Of course, the purpose of art is not to carefully express both sides of every argument. By provoking us to think in new ways, art can give us a better overall sense of context and an appreciation for important facts that were previously concealed.
I will be interviewed live on CBC radio tomorrow about the ongoing Keystone XL pipeline protest.
The ongoing Washington protest has given me my first real exposure to an interesting group of people – professional organizers of protests. These are people who provide direct action training, run websites, work with the press, etc. The organizers are progressive people – to be sure – and I am sure they are selective about the causes they support.

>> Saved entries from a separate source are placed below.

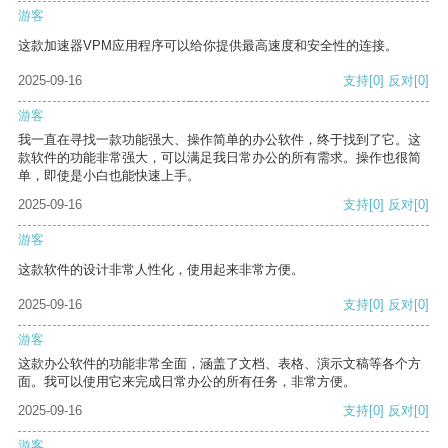
游客
这款加速器VPM应用程序可以给你提供最高速度和安全性的连接。
2025-09-16
支持
[0]
反对
[0]
游客
我一直在寻找一款功能强大、操作简单的办公软件，终于找到了它。这
款软件的功能非常强大，可以满足我日常办公的所有需求。操作也很简
单，即使是小白也能快速上手。
2025-09-16
支持
[0]
反对
[0]
游客
这款软件的设计非常人性化，使用起来非常方便。
2025-09-16
支持
[0]
反对
[0]
游客
这款办公软件的功能非常全面，涵盖了文档、表格、演示文稿等各个方
面。我可以使用它来完成日常办公的所有任务，非常方便。
2025-09-16
支持
[0]
反对
[0]
游客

The organizers are distinct from activists in that activists are usually firm believers in a specific cause. The activists in this particular protest are the people who are willing to get arrested to express their strong opposition to the Keystone XL pipeline.
Those people are obviously necessary, but it has been interesting to learn a bit about the general logistical side of things – watching people work in dark cubicles on a Sunday, updating websites and watching the news coverage roll in.
I have put an update on BuryCoal.
Over on BuryCoal, I have posted an explanation of why I am going to the Keystone XL protest in Washington D.C.Â
I hope it is comprehensible, despite having been tapped out during an unusually exhausting Greyhound journey and posted using snatches of WiFi from passing coffee shops and motels.
The bus ride from New Orleans has already been unusually uncomfortable and filled with stress and delays. Still, it is best not to complain and be grateful that I was able to salvage some audiobooks from my recent iTunes explosion. I have been listening to Little Women and finding it rather touching.
All told, my time in New Orleans was colourful and enjoyable. I wish it had been possible to spend a few more days there, but it seems like a good idea to be at the Washington DC event right from the beginning.
I should be there in about seven hours, barring additional delays.